Figure 1 shows the examples of segmentation and uncertainty maps produced by our proposed method on few images from the validation set. It can be seen that our method produces pixel-wise uncertainty associated with the segmentation output where high uncertainty correlates with the inaccurate segmentation in the corresponding region. In order to validate the robustness of our proposed method against noise, we evaluate the performance by adding random block noise to the test images as shown in the last row image of Fig. 1. We observe that BFC-DN performs much better than FC-DN in presence of large noise levels as shown in Fig. 2. This demonstrates that BFC-DN is more robust towards the noisy images than FC-DN.

Fig. 1.
figure 1

Examples of retinal layer segmentation and uncertainty quantification using proposed BFCN-Densenet. (a) test images, (b) ground truth, (c) predicted segmentation map from FBC-Densenet (d) uncertainty map (warmer color denotes regions with higher uncertainty). The last row shows an example of layer segmentation in test images with added random block noise.

Fig. 2.
figure 2

Comparison of average segmentation performance of proposed BFC-DN with FC-DN [10] for different noise levels. The number of random block noise components at a given noise level is double than that at previous level.
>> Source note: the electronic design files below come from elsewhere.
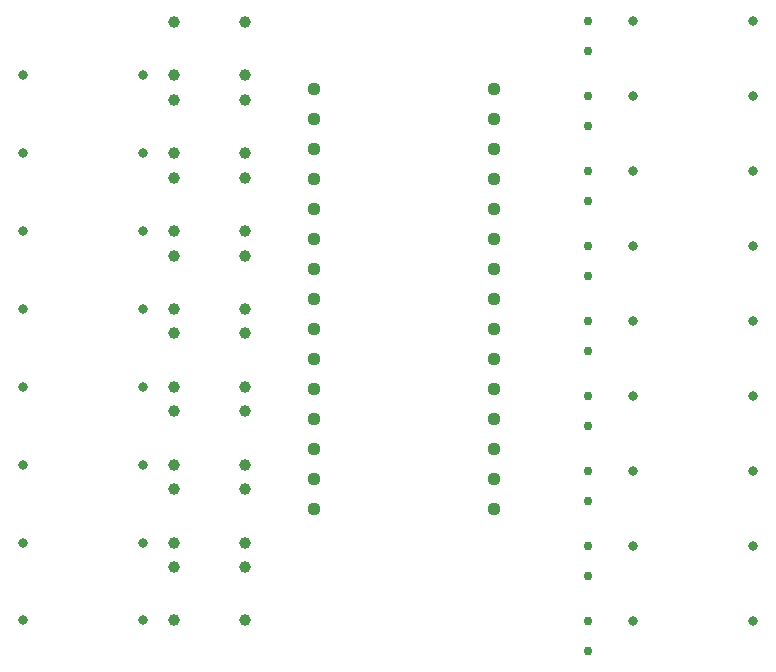
<source format=gbr>
G04 DesignSpark PCB Gerber Version 10.0 Build 5299*
G04 #@! TF.Part,Single*
G04 #@! TF.FilePolarity,Positive*
%FSLAX35Y35*%
%MOIN*%
G04 #@! TA.AperFunction,ComponentDrill*
%ADD23C,0.03000*%
%ADD24C,0.03200*%
%ADD25C,0.03937*%
%ADD22C,0.04370*%
G04 #@! TD.AperFunction*
X0Y0D02*
D02*
D22*
X102962Y57450D03*
Y67450D03*
Y77450D03*
Y87450D03*
Y97450D03*
Y107450D03*
Y117450D03*
Y127450D03*
Y137450D03*
Y147450D03*
Y157450D03*
Y167450D03*
Y177450D03*
Y187450D03*
Y197450D03*
X162962Y57450D03*
Y67450D03*
Y77450D03*
Y87450D03*
Y97450D03*
Y107450D03*
Y117450D03*
Y127450D03*
Y137450D03*
Y147450D03*
Y157450D03*
Y167450D03*
Y177450D03*
Y187450D03*
Y197450D03*
D02*
D23*
X194301Y9950D03*
Y19950D03*
Y34950D03*
Y44950D03*
Y59950D03*
Y69950D03*
Y84950D03*
Y94950D03*
Y109950D03*
Y119950D03*
Y134950D03*
Y144950D03*
Y159950D03*
Y169950D03*
Y184950D03*
Y194950D03*
Y209950D03*
Y219950D03*
D02*
D24*
X6112Y20285D03*
Y46269D03*
Y72254D03*
Y98021D03*
Y124222D03*
Y150206D03*
Y176191D03*
Y202175D03*
X46112Y20285D03*
Y46269D03*
Y72254D03*
Y98021D03*
Y124222D03*
Y150206D03*
Y176191D03*
Y202175D03*
X209301Y19950D03*
Y44950D03*
Y69950D03*
Y94950D03*
Y119950D03*
Y144950D03*
Y169950D03*
Y194950D03*
Y219950D03*
X249301Y19950D03*
Y44950D03*
Y69950D03*
Y94950D03*
Y119950D03*
Y144950D03*
Y169950D03*
Y194950D03*
Y219950D03*
D02*
D25*
X56506Y20285D03*
Y38002D03*
Y46269D03*
Y63986D03*
Y72254D03*
Y89970D03*
Y98238D03*
Y115954D03*
Y124222D03*
Y141939D03*
Y150206D03*
Y167923D03*
Y176191D03*
Y193907D03*
Y202175D03*
Y219891D03*
X80128Y20285D03*
Y38002D03*
Y46269D03*
Y63986D03*
Y72254D03*
Y89970D03*
Y98238D03*
Y115954D03*
Y124222D03*
Y141939D03*
Y150206D03*
Y167923D03*
Y176191D03*
Y193907D03*
Y202175D03*
Y219891D03*
X0Y0D02*
M02*

</source>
The average execution time for the retinal layer segmentation for BFC-DN is 2.5 s per image Tesla-K40 GPU which is somewhat slower than that of FC-DN which took 300 ms. This is because our model requires T forward passes in the test phase in contrast to FC-DN which requires one forward pass.

4 Conclusion

In this paper, we proposed a Bayesian deep learning based method for retinal layer segmentation in OCT images. Our method produces layer segmentation and corresponding uncertainty maps depicting the pixel-wise confidence measure of the segmentation output. Experimental results demonstrate that our method compares favorably with non-bayesian DL methods, particularly in the presence of noise and outperforms sate of the art boundary based segmentation method. We have shown qualitatively that the resulting uncertainty maps correlates with the inaccuracies in segmentation output. The proposed method is applicable in determining the confidence of image analysis modules that utilizes the segmentation output for downstream analysis. Such uncertainty visualization can also be useful in computer-assisted diagnostic systems where clinician have additional insight about various measurements generated by the system to make necessarily adjustments and make more informed decisions Also, the resulting uncertainty map can be integrated within active learning systems to correct the segmentation output.